Schrodinger's little 91 page book was written from lectures given to the 'general public' in Dubln, and substantially based on ideas from ex-physicist Max "phage" Delbruck, who became the father of molecular biology and What is Life seems to have been decisive in bringing Francis Crick from Physics to biology (who took-over from Delbruck as the intellectual leader), and was instrumental in converting James Watson from old-style biology, attracting physicists such as Maurice Wilkins and Gunther Stent into the field, and others. Then he turned his mind to consider biology - to consider Life. Schrodinger was one of the greats of quantum physics, towards the end of the era in which theoretical physics has been perhaps the greatest intellectual endeavour in the history of Man. In a nutshell, the book, and the men it brought into biology (mostly from physics) and the approach they took transformed - or redefined - biology from the study of living things to the study of replicating things.
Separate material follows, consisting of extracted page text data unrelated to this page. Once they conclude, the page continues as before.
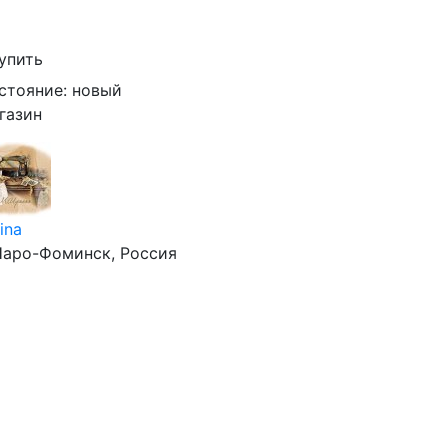
упить
стояние:
новый
газин
ina
 Наро-Фоминск, Россия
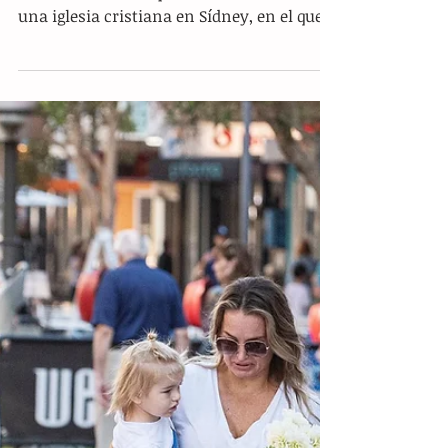
Sacerdote y varios feligreses
apuñalados en misa en iglesia de
Sídney
Sídney.- El ataque con cuchillo perpetrado
la noche del lunes por un adolescente en
una iglesia cristiana en Sídney, en el que
resultaron...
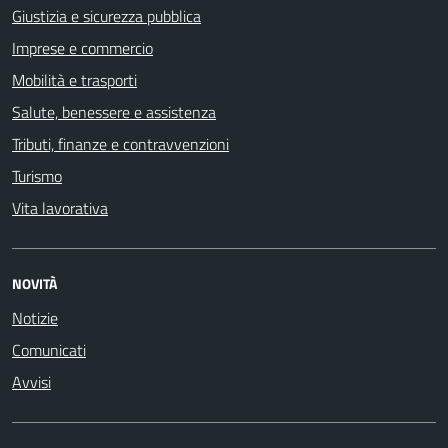
Giustizia e sicurezza pubblica
Imprese e commercio
Mobilità e trasporti
Salute, benessere e assistenza
Tributi, finanze e contravvenzioni
Turismo
Vita lavorativa
NOVITÀ
Notizie
Comunicati
Avvisi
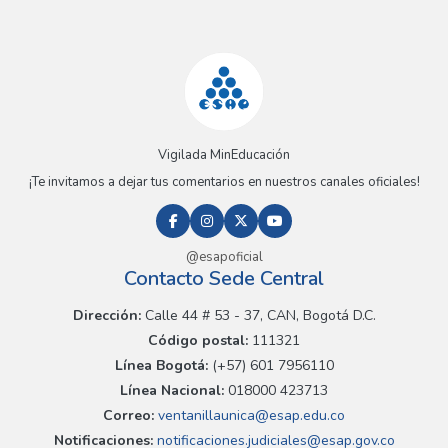
Vigilada MinEducación
¡Te invitamos a dejar tus comentarios en nuestros canales oficiales!
@esapoficial
Contacto Sede Central
Dirección:
Calle 44 # 53 - 37, CAN, Bogotá D.C.
Código postal:
111321
Línea Bogotá:
(+57) 601 7956110
Línea Nacional:
018000 423713
Correo:
ventanillaunica@esap.edu.co
Notificaciones:
notificaciones.judiciales@esap.gov.co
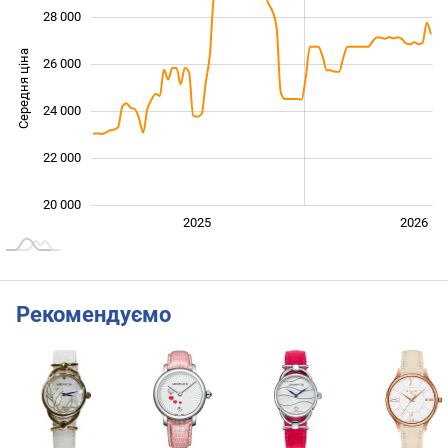
28 000
Середня ціна
26 000
20 000
24 000
22 000
20 000
2027
2025
2026
L
Рекомендуємо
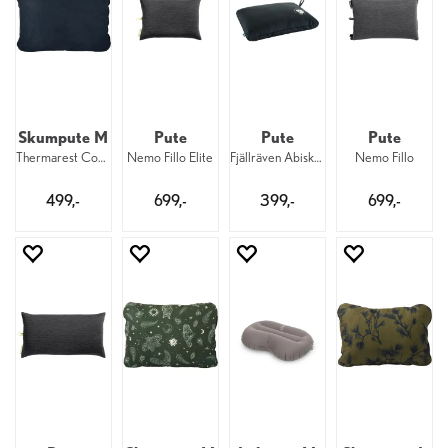
Skumpute M
Pute
Pute
Pute
Thermarest Comp Pillow Cinch R Outerspac
Nemo Fillo Elite
Fjällräven Abisko Travel Pillow 548
Nemo Fillo
499,-
699,-
399,-
699,-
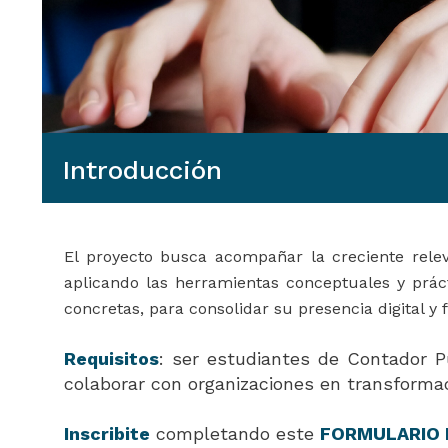
Introducción
El proyecto busca acompañar la creciente relev
aplicando las herramientas conceptuales y prác
concretas, para consolidar su presencia digital y
Requisitos
: ser estudiantes de Contador P
colaborar con organizaciones en transformaci
Inscribite
completando este
FORMULARIO 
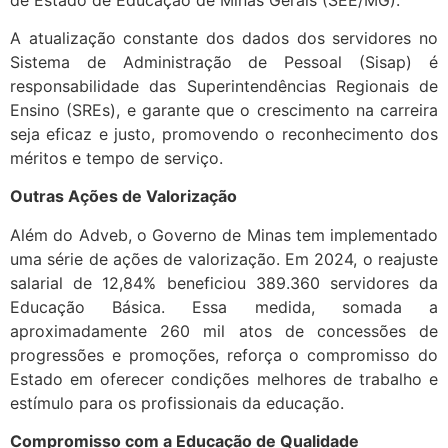
A atualização constante dos dados dos servidores no
Sistema de Administração de Pessoal (Sisap) é
responsabilidade das Superintendências Regionais de
Ensino (SREs), e garante que o crescimento na carreira
seja eficaz e justo, promovendo o reconhecimento dos
méritos e tempo de serviço.
Outras Ações de Valorização
Além do Adveb, o Governo de Minas tem implementado
uma série de ações de valorização. Em 2024, o reajuste
salarial de 12,84% beneficiou 389.360 servidores da
Educação Básica. Essa medida, somada a
aproximadamente 260 mil atos de concessões de
progressões e promoções, reforça o compromisso do
Estado em oferecer condições melhores de trabalho e
estímulo para os profissionais da educação.
Compromisso com a Educação de Qualidade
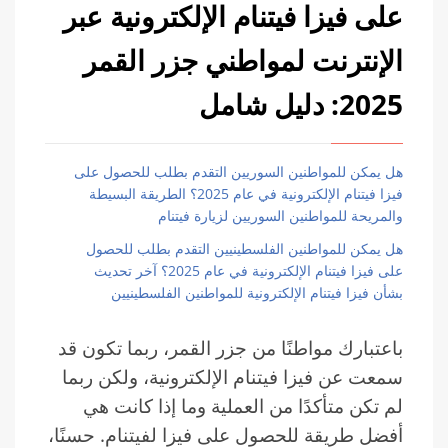
على فيزا فيتنام الإلكترونية عبر
الإنترنت لمواطني جزر القمر
2025: دليل شامل
هل يمكن للمواطنين السوريين التقدم بطلب للحصول على
فيزا فيتنام الإلكترونية في عام 2025؟ الطريقة البسيطة
والمريحة للمواطنين السوريين لزيارة فيتنام
هل يمكن للمواطنين الفلسطينيين التقدم بطلب للحصول
على فيزا فيتنام الإلكترونية في عام 2025؟ آخر تحديث
بشأن فيزا فيتنام الإلكترونية للمواطنين الفلسطينيين
باعتبارك مواطنًا من جزر القمر، ربما تكون قد
سمعت عن فيزا فيتنام الإلكترونية، ولكن ربما
لم تكن متأكدًا من العملية وما إذا كانت هي
أفضل طريقة للحصول على فيزا لفيتنام. حسنًا،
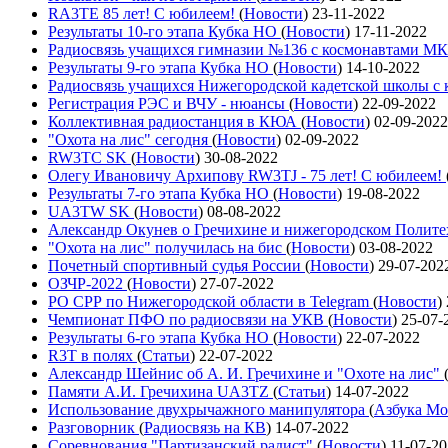
RA3TE 85 лет! С юбилеем!
(
Новости
)
23-11-2022
Результаты 10-го этапа Кубка НО
(
Новости
)
17-11-2022
Радиосвязь учащихся гимназии №136 с космонавтами М
Результаты 9-го этапа Кубка НО
(
Новости
)
14-10-2022
Радиосвязь учащихся Нижегородской кадетской школы 
Регистрация РЭС и ВЧУ - нюансы
(
Новости
)
22-09-2022
Коллективная радиостанция в КЮА
(
Новости
)
02-09-2022
"Охота на лис" сегодня
(
Новости
)
02-09-2022
RW3TC SK
(
Новости
)
30-08-2022
Олегу Ивановичу Архипову RW3TJ - 75 лет! С юбилеем!
Результаты 7-го этапа Кубка НО
(
Новости
)
19-08-2022
UA3TW SK
(
Новости
)
08-08-2022
Александр Окунев о Гречихине и нижегородском Полит
"Охота на лис" получилась на бис
(
Новости
)
03-08-2022
Почетный спортивный судья России
(
Новости
)
29-07-202
ОЗЧР-2022
(
Новости
)
27-07-2022
РО СРР по Нижегородской области в Telegram
(
Новости
)
Чемпионат ПФО по радиосвязи на УКВ
(
Новости
)
25-07-
Результаты 6-го этапа Кубка НО
(
Новости
)
22-07-2022
R3T в полях
(
Статьи
)
22-07-2022
Александр Шейнис об А. И. Гречихине и "Охоте на лис"
Памяти А.И. Гречихина UA3TZ
(
Статьи
)
14-07-2022
Использование двухрычажного манипулятора
(
Азбука Мо
Разговорник
(
Радиосвязь на КВ
)
14-07-2022
Соревнования "Партизанский радист"
(
Новости
)
11-07-2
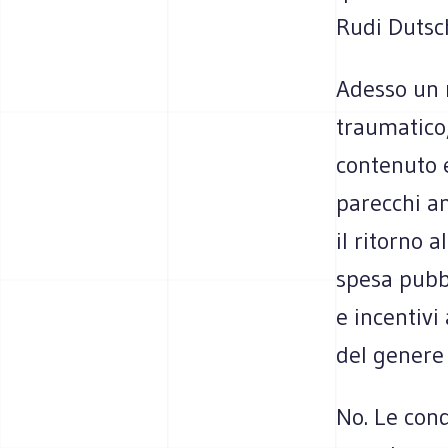
Rudi Dutsc
Adesso un 
traumatico,
contenuto e
parecchi ann
il ritorno 
spesa pubbl
e incentivi
del genere 
No. Le cond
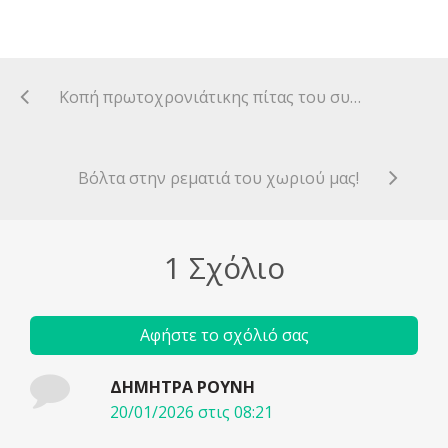
Κοπή πρωτοχρονιάτικης πίτας του συλλόγου μας.
Βόλτα στην ρεματιά του χωριού μας!
1 Σχόλιο
Αφήστε το σχόλιό σας
ΔΗΜΗΤΡΑ ΡΟΥΝΗ
20/01/2026 στις 08:21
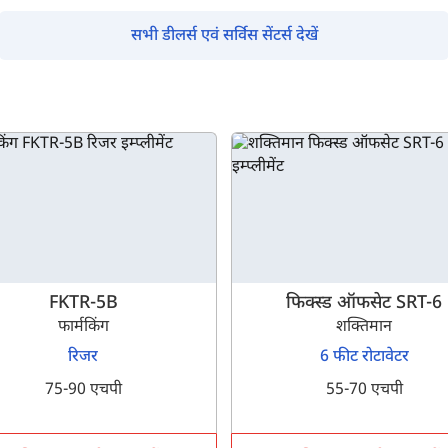
सभी डीलर्स एवं सर्विस सेंटर्स देखें
FKTR-5B
फिक्स्ड ऑफसेट SRT-6
फार्मकिंग
शक्तिमान
रिजर
6 फीट रोटावेटर
75-90 एचपी
55-70 एचपी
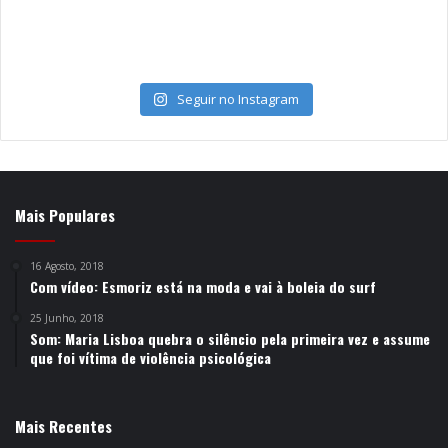
Seguir no Instagram
Mais Populares
16 Agosto, 2018
Com vídeo: Esmoriz está na moda e vai à boleia do surf
25 Junho, 2018
Som: Maria Lisboa quebra o silêncio pela primeira vez e assume
que foi vítima de violência psicológica
Mais Recentes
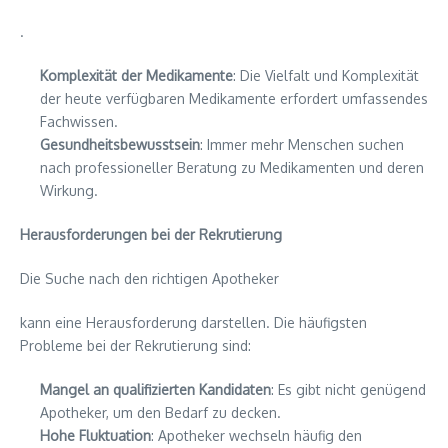
.
Komplexität der Medikamente
: Die Vielfalt und Komplexität
der heute verfügbaren Medikamente erfordert umfassendes
Fachwissen.
Gesundheitsbewusstsein
: Immer mehr Menschen suchen
nach professioneller Beratung zu Medikamenten und deren
Wirkung.
Herausforderungen bei der Rekrutierung
Die Suche nach den richtigen Apotheker
kann eine Herausforderung darstellen. Die häufigsten
Probleme bei der Rekrutierung sind:
Mangel an qualifizierten Kandidaten
: Es gibt nicht genügend
Apotheker, um den Bedarf zu decken.
Hohe Fluktuation
: Apotheker wechseln häufig den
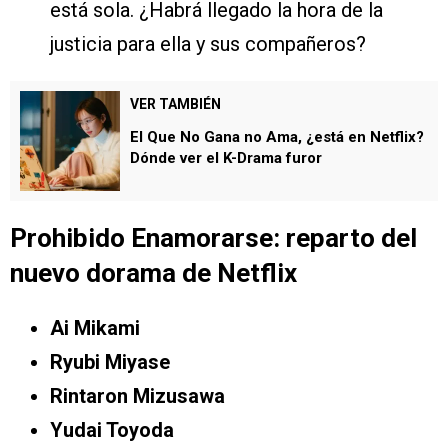
está sola. ¿Habrá llegado la hora de la
justicia para ella y sus compañeros?
VER TAMBIÉN
El Que No Gana no Ama, ¿está en Netflix?
Dónde ver el K-Drama furor
Prohibido Enamorarse: reparto del
nuevo dorama de Netflix
Ai Mikami
Ryubi Miyase
Rintaron Mizusawa
Yudai Toyoda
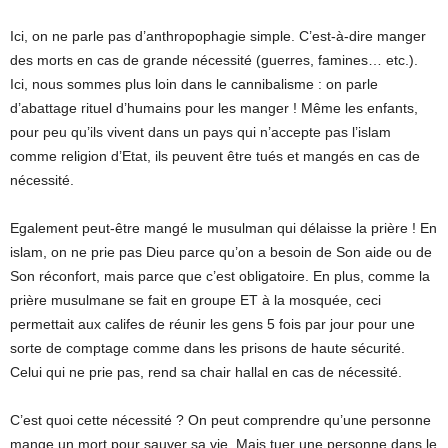
Ici, on ne parle pas d’anthropophagie simple. C’est-à-dire manger
des morts en cas de grande nécessité (guerres, famines… etc.).
Ici, nous sommes plus loin dans le cannibalisme : on parle
d’abattage rituel d’humains pour les manger ! Même les enfants,
pour peu qu’ils vivent dans un pays qui n’accepte pas l’islam
comme religion d’Etat, ils peuvent être tués et mangés en cas de
nécessité.
Egalement peut-être mangé le musulman qui délaisse la prière ! En
islam, on ne prie pas Dieu parce qu’on a besoin de Son aide ou de
Son réconfort, mais parce que c’est obligatoire. En plus, comme la
prière musulmane se fait en groupe ET à la mosquée, ceci
permettait aux califes de réunir les gens 5 fois par jour pour une
sorte de comptage comme dans les prisons de haute sécurité.
Celui qui ne prie pas, rend sa chair hallal en cas de nécessité.
C’est quoi cette nécessité ? On peut comprendre qu’une personne
mange un mort pour sauver sa vie. Mais tuer une personne dans le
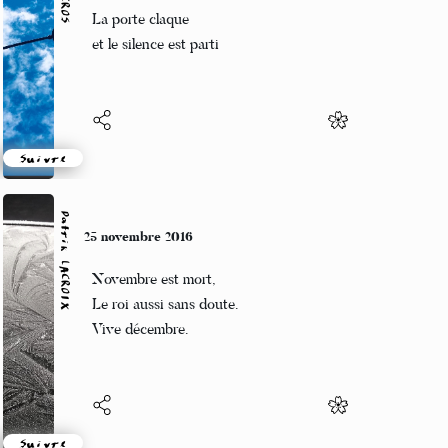
Le silence est là
La porte claque
et le silence est parti
Suivre
Patrik LACROIX
25 novembre 2016
Novembre est mort,
Le roi aussi sans doute.
Vive décembre.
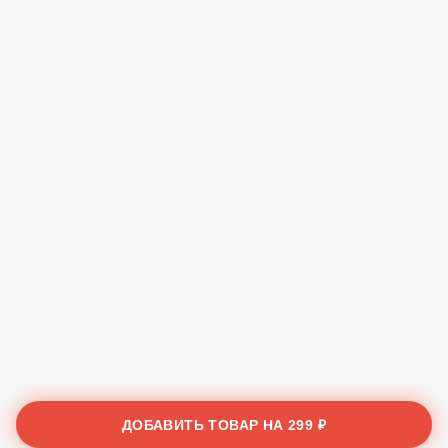
ДОБАВИТЬ ТОВАР НА
299 ₽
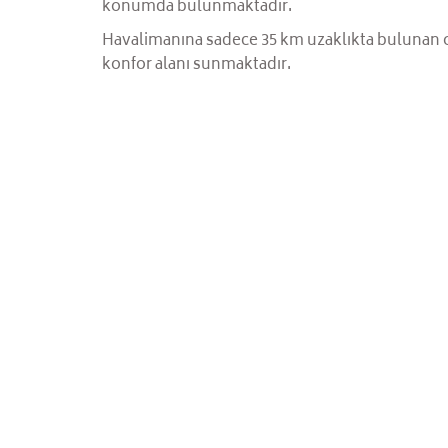
konumda bulunmaktadır.
Havalimanına sadece 35 km uzaklıkta bulunan ot
konfor alanı sunmaktadır.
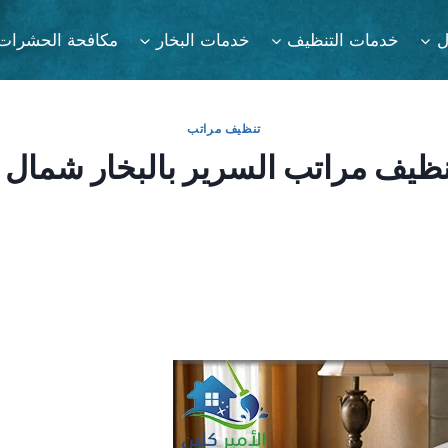
ل
خدمات التنظيف
خدمات البخار
مكافحة الحشرات
تنظيف مراتب
ظيف مراتب السرير بالبخار شمال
They offer a fascinating fragmentary account of his life as a background to his scientific writings, making this volume a valuable addition to the shelves of scientist and layman alike.The historical impact of What is Life? by Erwin "Has anybody seen my cat?" Schrodinger (1944) was massive- although it has never been satisfactorily explained. Schrödinger asks what place consciousness occupies in the evolution of life and what part the state of development of the human mind plays in moral questions.īrought together with these two classics are Schrödinger's autobiographical sketches. It appears here together with "Mind and Matter", his essay investigating a relationship which has eluded and puzzled philosophers since the earliest times. The philosopher Karl Popper hailed it as a "beautiful and important book" by "a great man to whom I owe a personal debt for many exciting discussions." A distinguished physicist's exploration of the question which lies at the heart of biology, it was written for the layman but proved one of the spurs to the birth of molecular biology and the subsequent discovery of the structure of DNA. Nobel laureate Erwin Schrödinger's What is Life? is one of the great science classics of the 20th century.